>>>>

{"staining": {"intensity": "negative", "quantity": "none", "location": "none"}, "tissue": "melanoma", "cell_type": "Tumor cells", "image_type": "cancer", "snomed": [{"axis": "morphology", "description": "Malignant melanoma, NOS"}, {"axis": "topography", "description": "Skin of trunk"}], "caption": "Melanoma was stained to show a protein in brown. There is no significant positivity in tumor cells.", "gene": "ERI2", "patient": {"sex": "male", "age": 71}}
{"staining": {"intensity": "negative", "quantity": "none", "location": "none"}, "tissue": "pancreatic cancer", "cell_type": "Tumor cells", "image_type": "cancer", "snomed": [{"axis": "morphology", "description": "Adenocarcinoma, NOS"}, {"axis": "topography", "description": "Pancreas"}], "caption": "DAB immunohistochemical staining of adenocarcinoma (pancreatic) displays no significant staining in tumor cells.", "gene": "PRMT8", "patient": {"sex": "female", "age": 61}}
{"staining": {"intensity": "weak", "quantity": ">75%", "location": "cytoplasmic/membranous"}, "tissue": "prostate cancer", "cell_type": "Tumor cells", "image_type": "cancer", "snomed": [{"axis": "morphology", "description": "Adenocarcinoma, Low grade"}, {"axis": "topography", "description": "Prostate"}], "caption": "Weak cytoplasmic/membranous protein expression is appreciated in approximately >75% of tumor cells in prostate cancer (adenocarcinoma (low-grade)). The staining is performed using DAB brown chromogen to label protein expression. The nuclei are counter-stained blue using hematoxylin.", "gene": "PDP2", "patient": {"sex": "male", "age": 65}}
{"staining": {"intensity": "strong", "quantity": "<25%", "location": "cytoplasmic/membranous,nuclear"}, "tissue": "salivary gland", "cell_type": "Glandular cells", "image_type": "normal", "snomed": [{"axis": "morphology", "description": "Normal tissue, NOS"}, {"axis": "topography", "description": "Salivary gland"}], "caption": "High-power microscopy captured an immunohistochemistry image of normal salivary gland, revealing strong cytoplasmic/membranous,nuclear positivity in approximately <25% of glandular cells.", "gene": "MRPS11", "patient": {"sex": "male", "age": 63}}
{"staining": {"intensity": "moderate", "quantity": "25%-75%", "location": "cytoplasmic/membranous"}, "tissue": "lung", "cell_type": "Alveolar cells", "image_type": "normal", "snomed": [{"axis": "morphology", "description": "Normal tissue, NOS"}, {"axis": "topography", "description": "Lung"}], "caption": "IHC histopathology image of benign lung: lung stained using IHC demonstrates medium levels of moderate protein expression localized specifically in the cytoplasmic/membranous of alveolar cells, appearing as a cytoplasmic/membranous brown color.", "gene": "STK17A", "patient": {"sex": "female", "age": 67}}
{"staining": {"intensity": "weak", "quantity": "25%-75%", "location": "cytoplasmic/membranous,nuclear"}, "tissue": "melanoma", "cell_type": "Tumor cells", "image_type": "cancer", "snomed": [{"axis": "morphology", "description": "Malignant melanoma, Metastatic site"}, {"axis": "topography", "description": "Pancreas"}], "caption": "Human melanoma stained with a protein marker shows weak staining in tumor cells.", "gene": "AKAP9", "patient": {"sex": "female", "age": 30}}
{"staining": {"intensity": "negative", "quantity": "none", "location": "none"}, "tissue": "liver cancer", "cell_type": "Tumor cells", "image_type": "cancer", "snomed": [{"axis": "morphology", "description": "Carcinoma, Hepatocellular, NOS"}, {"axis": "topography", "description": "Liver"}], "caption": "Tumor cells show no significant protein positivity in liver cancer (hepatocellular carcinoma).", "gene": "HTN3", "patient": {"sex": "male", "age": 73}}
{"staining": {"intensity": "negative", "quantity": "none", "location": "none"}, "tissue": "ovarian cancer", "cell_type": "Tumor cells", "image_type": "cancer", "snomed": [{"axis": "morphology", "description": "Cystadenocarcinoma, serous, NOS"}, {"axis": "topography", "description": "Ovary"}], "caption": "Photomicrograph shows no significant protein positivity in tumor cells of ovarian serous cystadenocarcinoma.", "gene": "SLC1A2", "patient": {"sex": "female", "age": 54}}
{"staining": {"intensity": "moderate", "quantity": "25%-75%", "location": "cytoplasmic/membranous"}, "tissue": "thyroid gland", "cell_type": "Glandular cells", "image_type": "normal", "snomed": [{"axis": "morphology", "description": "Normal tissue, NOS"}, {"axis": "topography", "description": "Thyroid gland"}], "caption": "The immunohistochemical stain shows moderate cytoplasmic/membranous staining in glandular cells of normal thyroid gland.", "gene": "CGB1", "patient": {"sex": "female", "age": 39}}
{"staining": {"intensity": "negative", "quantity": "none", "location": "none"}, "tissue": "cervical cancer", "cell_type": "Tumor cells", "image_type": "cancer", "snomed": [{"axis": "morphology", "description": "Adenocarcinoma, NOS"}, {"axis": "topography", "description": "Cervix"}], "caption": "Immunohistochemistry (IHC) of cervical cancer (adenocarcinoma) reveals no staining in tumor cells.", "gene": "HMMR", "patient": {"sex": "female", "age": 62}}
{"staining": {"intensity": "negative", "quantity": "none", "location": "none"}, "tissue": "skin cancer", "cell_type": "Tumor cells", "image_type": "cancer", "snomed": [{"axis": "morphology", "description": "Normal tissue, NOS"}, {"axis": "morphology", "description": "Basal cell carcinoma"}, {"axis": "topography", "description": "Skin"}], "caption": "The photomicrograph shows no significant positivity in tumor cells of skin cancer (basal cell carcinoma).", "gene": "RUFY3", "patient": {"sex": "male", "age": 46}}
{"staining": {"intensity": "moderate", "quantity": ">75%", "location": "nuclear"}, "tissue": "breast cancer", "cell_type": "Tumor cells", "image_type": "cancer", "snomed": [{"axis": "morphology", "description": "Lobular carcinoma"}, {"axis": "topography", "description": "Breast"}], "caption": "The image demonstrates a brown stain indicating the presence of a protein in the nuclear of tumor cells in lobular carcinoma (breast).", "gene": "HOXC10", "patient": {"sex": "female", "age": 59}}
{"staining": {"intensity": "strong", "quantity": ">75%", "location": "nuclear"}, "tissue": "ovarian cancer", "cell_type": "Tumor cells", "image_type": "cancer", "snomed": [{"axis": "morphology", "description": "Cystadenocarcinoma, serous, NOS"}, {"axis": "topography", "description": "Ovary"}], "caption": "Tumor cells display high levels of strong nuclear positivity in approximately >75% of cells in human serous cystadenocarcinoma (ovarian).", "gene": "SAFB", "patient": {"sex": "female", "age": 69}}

<<<<

Output the data above without altering a line.

§ **Response**
{"staining": {"intensity": "negative", "quantity": "none", "location": "none"}, "tissue": "melanoma", "cell_type": "Tumor cells", "image_type": "cancer", "snomed": [{"axis": "morphology", "description": "Malignant melanoma, NOS"}, {"axis": "topography", "description": "Skin of trunk"}], "caption": "Melanoma was stained to show a protein in brown. There is no significant positivity in tumor cells.", "gene": "ERI2", "patient": {"sex": "male", "age": 71}}
{"staining": {"intensity": "negative", "quantity": "none", "location": "none"}, "tissue": "pancreatic cancer", "cell_type": "Tumor cells", "image_type": "cancer", "snomed": [{"axis": "morphology", "description": "Adenocarcinoma, NOS"}, {"axis": "topography", "description": "Pancreas"}], "caption": "DAB immunohistochemical staining of adenocarcinoma (pancreatic) displays no significant staining in tumor cells.", "gene": "PRMT8", "patient": {"sex": "female", "age": 61}}
{"staining": {"intensity": "weak", "quantity": ">75%", "location": "cytoplasmic/membranous"}, "tissue": "prostate cancer", "cell_type": "Tumor cells", "image_type": "cancer", "snomed": [{"axis": "morphology", "description": "Adenocarcinoma, Low grade"}, {"axis": "topography", "description": "Prostate"}], "caption": "Weak cytoplasmic/membranous protein expression is appreciated in approximately >75% of tumor cells in prostate cancer (adenocarcinoma (low-grade)). The staining is performed using DAB brown chromogen to label protein expression. The nuclei are counter-stained blue using hematoxylin.", "gene": "PDP2", "patient": {"sex": "male", "age": 65}}
{"staining": {"intensity": "strong", "quantity": "<25%", "location": "cytoplasmic/membranous,nuclear"}, "tissue": "salivary gland", "cell_type": "Glandular cells", "image_type": "normal", "snomed": [{"axis": "morphology", "description": "Normal tissue, NOS"}, {"axis": "topography", "description": "Salivary gland"}], "caption": "High-power microscopy captured an immunohistochemistry image of normal salivary gland, revealing strong cytoplasmic/membranous,nuclear positivity in approximately <25% of glandular cells.", "gene": "MRPS11", "patient": {"sex": "male", "age": 63}}
{"staining": {"intensity": "moderate", "quantity": "25%-75%", "location": "cytoplasmic/membranous"}, "tissue": "lung", "cell_type": "Alveolar cells", "image_type": "normal", "snomed": [{"axis": "morphology", "description": "Normal tissue, NOS"}, {"axis": "topography", "description": "Lung"}], "caption": "IHC histopathology image of benign lung: lung stained using IHC demonstrates medium levels of moderate protein expression localized specifically in the cytoplasmic/membranous of alveolar cells, appearing as a cytoplasmic/membranous brown color.", "gene": "STK17A", "patient": {"sex": "female", "age": 67}}
{"staining": {"intensity": "weak", "quantity": "25%-75%", "location": "cytoplasmic/membranous,nuclear"}, "tissue": "melanoma", "cell_type": "Tumor cells", "image_type": "cancer", "snomed": [{"axis": "morphology", "description": "Malignant melanoma, Metastatic site"}, {"axis": "topography", "description": "Pancreas"}], "caption": "Human melanoma stained with a protein marker shows weak staining in tumor cells.", "gene": "AKAP9", "patient": {"sex": "female", "age": 30}}
{"staining": {"intensity": "negative", "quantity": "none", "location": "none"}, "tissue": "liver cancer", "cell_type": "Tumor cells", "image_type": "cancer", "snomed": [{"axis": "morphology", "description": "Carcinoma, Hepatocellular, NOS"}, {"axis": "topography", "description": "Liver"}], "caption": "Tumor cells show no significant protein positivity in liver cancer (hepatocellular carcinoma).", "gene": "HTN3", "patient": {"sex": "male", "age": 73}}
{"staining": {"intensity": "negative", "quantity": "none", "location": "none"}, "tissue": "ovarian cancer", "cell_type": "Tumor cells", "image_type": "cancer", "snomed": [{"axis": "morphology", "description": "Cystadenocarcinoma, serous, NOS"}, {"axis": "topography", "description": "Ovary"}], "caption": "Photomicrograph shows no significant protein positivity in tumor cells of ovarian serous cystadenocarcinoma.", "gene": "SLC1A2", "patient": {"sex": "female", "age": 54}}
{"staining": {"intensity": "moderate", "quantity": "25%-75%", "location": "cytoplasmic/membranous"}, "tissue": "thyroid gland", "cell_type": "Glandular cells", "image_type": "normal", "snomed": [{"axis": "morphology", "description": "Normal tissue, NOS"}, {"axis": "topography", "description": "Thyroid gland"}], "caption": "The immunohistochemical stain shows moderate cytoplasmic/membranous staining in glandular cells of normal thyroid gland.", "gene": "CGB1", "patient": {"sex": "female", "age": 39}}
{"staining": {"intensity": "negative", "quantity": "none", "location": "none"}, "tissue": "cervical cancer", "cell_type": "Tumor cells", "image_type": "cancer", "snomed": [{"axis": "morphology", "description": "Adenocarcinoma, NOS"}, {"axis": "topography", "description": "Cervix"}], "caption": "Immunohistochemistry (IHC) of cervical cancer (adenocarcinoma) reveals no staining in tumor cells.", "gene": "HMMR", "patient": {"sex": "female", "age": 62}}
{"staining": {"intensity": "negative", "quantity": "none", "location": "none"}, "tissue": "skin cancer", "cell_type": "Tumor cells", "image_type": "cancer", "snomed": [{"axis": "morphology", "description": "Normal tissue, NOS"}, {"axis": "morphology", "description": "Basal cell carcinoma"}, {"axis": "topography", "description": "Skin"}], "caption": "The photomicrograph shows no significant positivity in tumor cells of skin cancer (basal cell carcinoma).", "gene": "RUFY3", "patient": {"sex": "male", "age": 46}}
{"staining": {"intensity": "moderate", "quantity": ">75%", "location": "nuclear"}, "tissue": "breast cancer", "cell_type": "Tumor cells", "image_type": "cancer", "snomed": [{"axis": "morphology", "description": "Lobular carcinoma"}, {"axis": "topography", "description": "Breast"}], "caption": "The image demonstrates a brown stain indicating the presence of a protein in the nuclear of tumor cells in lobular carcinoma (breast).", "gene": "HOXC10", "patient": {"sex": "female", "age": 59}}
{"staining": {"intensity": "strong", "quantity": ">75%", "location": "nuclear"}, "tissue": "ovarian cancer", "cell_type": "Tumor cells", "image_type": "cancer", "snomed": [{"axis": "morphology", "description": "Cystadenocarcinoma, serous, NOS"}, {"axis": "topography", "description": "Ovary"}], "caption": "Tumor cells display high levels of strong nuclear positivity in approximately >75% of cells in human serous cystadenocarcinoma (ovarian).", "gene": "SAFB", "patient": {"sex": "female", "age": 69}}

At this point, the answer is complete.